"She said she's not going to miss this moment," Muno said.
Muno, 26, was off to a slow start at Triple-A, batting .235 with a .599 OPS over his first six games. But he spent most of his time there at third base, giving the Mets another option with David Wright on the disabled list.
A switch-hitter, Muno should take some time away from right-handed infielder Eric Campbell, who will start at third until Wright returns. The Mets are not scheduled to face another left-handed starting pitcher until at least Wednesday, giving Muno reasonable potential for playing time; he slugged 84 points higher against right-handed pitchers than lefties last season.
"I'm going to get him a little playing time, and hopefully it helps us deep in a game sometime if we need somebody," manager Terry Collins said.
When he arrived at Citi Field on Friday, Muno became the first of general manager Sandy Alderson's Draft picks to reach the Majors with the organization. An eighth-round pick in 2011, Muno broke out last year by hitting 14 home runs in 117 games at Las Vegas. He almost made the Mets this spring, batting .327 in 27 games, but he lost that opportunity when second baseman Daniel Murphy managed to avoid the DL.

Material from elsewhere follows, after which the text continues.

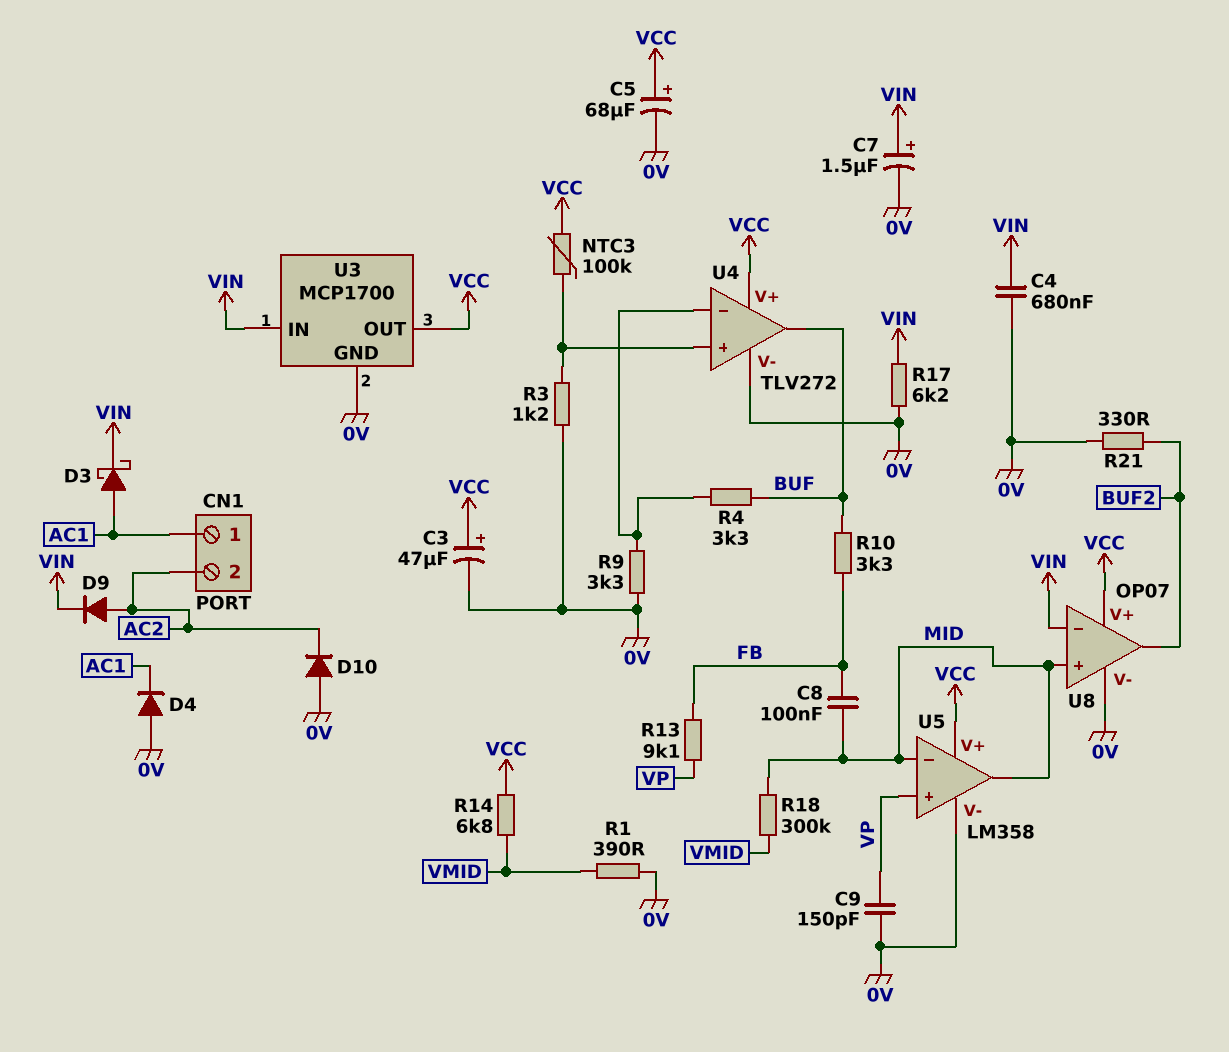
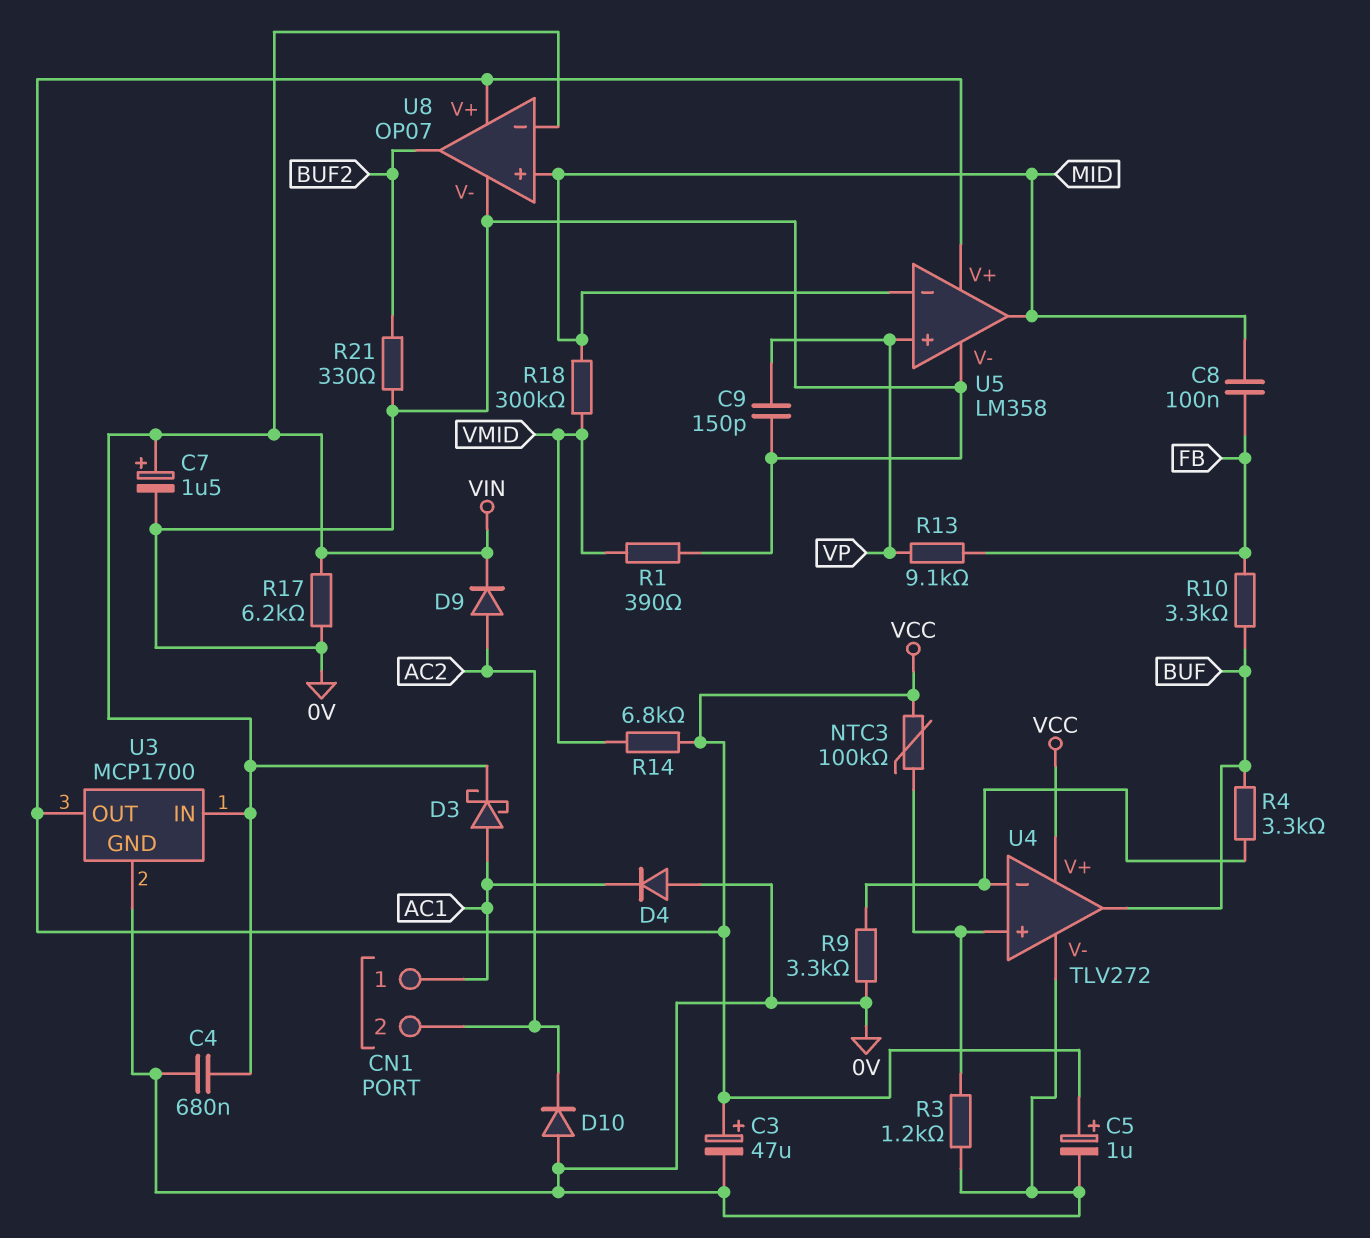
C5: 68uF (plus VCC, minus 0V) -> 1uF (plus VCC, minus 0V)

For Anne Muno, at least, the callup was worth the wait. She learned the news shortly after her son did on Thursday evening, when Las Vegas manager Wally Backman pulled him out of a game in Sacramento -- joking at first that he did so because Muno did not hustle to first base on a routine out. Although Anne is taking blood thinners in an attempt to eliminate a clot from the back of the brain and avoid surgery, she and Muno's father flew from Los Angeles to be present for his debut.
"I just had to work hard when I went down there, and knew I was probably going to get a chance at some time," Muno said. "I pretty much just worked hard to get back."